Rasco grew up in Shreveport, Louisiana. For high school he attended Evangel Christian Academy, and played on their football team. During his senior year in 2010, Rasco was a highly ranked high school prospect for colleges. Rivals.com ranked him as the eighth best defensive end recruit nationally, the ninth best prospect in the state of Louisiana, and the 168th ranked player nationally.

== College career ==

After high school, Rasco committed to play college football for the LSU Tigers. He played at LSU from 2011 through 2014, playing all four years in 48 games, with 26 starts. Rasco finished his college career with 154 career tackles, with the most coming his senior season, with 71 tackles in 2014.

==Professional career==

=== Green Bay Packers ===
On May 8, 2015, Rasco signed with the Green Bay Packers. On September 5, 2015, Rasco was waived/injured. He was placed on injured reserve until he was released on December 29, 2015.

===Tampa Bay Buccaneers===
On February 5, 2016, Rasco was signed to a futures contract by the Tampa Bay Buccaneers. On April 29, 2016, he was waived.

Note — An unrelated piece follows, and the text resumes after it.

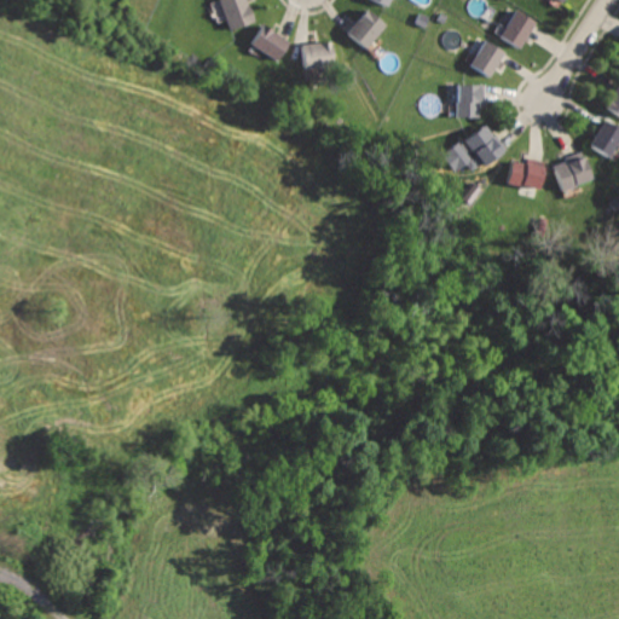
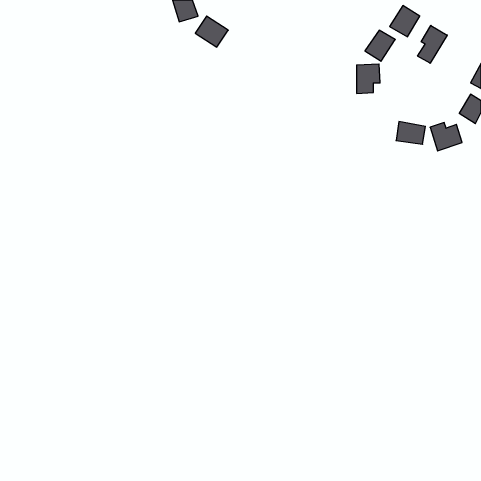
building: [345,8,387,52] -> none
building: none -> [418,25,447,63]
building: [300,39,335,71] -> none
building: [440,126,503,174] -> none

=== Pittsburgh Steelers ===
On August 15, 2016, Rasco signed with the Pittsburgh Steelers. On September 3, 2016, he was released by the Steelers as part of final roster cuts.

== Coaching career ==

=== Arizona ===
In March 2019, Rasco joined the University of Arizona Football coaching staff under coach Kevin Sumlin as the team's Defensive Analyst.

=== Louisiana ===
As of 2023, he currently works as the player development coordinator for football for the Louisiana Ragin' Cajuns football team.

=== LSU ===
On March 20, 2024, Rasco was hired by his alma mater, LSU, as a defensive analyst.

=== Mississippi State ===
On February 11, 2026, Rasco was hired as the assistant defensive line coach for the Mississippi State Bulldogs.